◆ **Work order**
Present these lines as a Markdown table with the columns "No." and "Line," numbering each row and omitting blank lines. Exclude the pictures from the answer.

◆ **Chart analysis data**
BEGIN

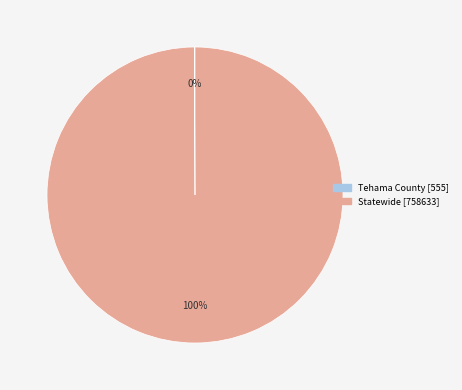

To the nearest percent, what is the average slice percentage?

50%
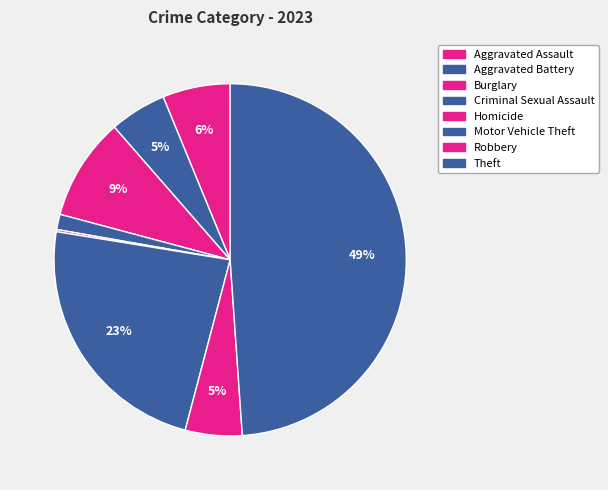

Does Homicide account for over 50% of the chart?

No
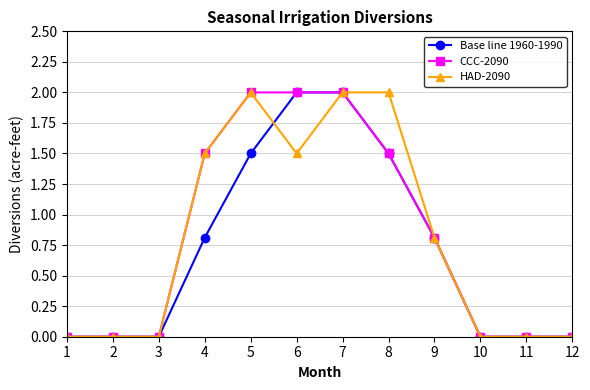

At which category is the sum across all series the highest?

7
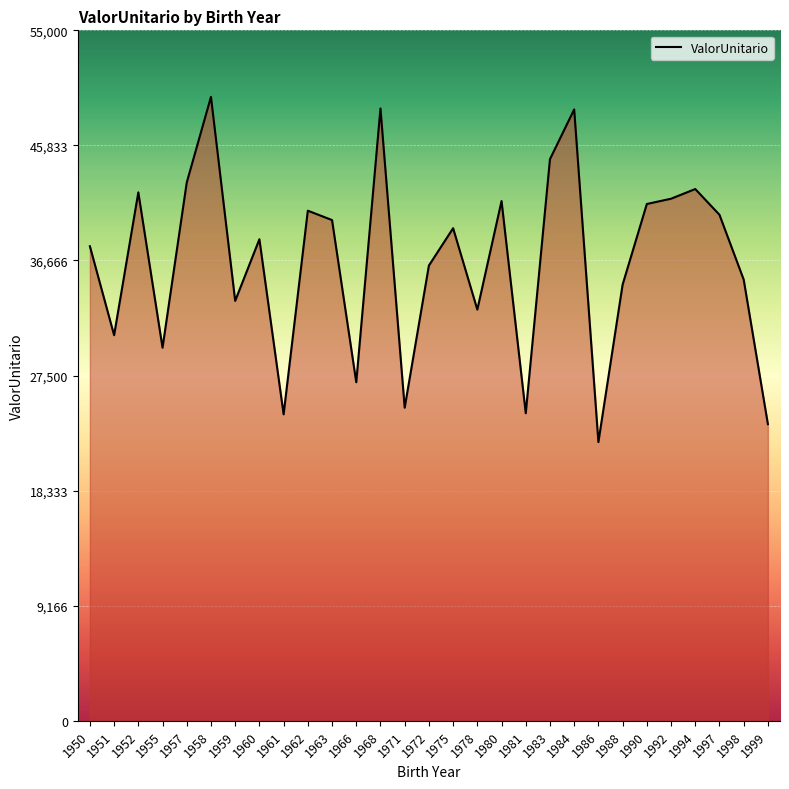

True or false: the data shows 12069.5 at 1963.

False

END

◆ **Task result**
| No. | Line |
|---|---|
| 1 | To the nearest percent, what is the average slice percentage? |
| 2 | 50% |
| 3 | Does Homicide account for over 50% of the chart? |
| 4 | No |
| 5 | At which category is the sum across all series the highest? |
| 6 | 7 |
| 7 | True or false: the data shows 12069.5 at 1963. |
| 8 | False |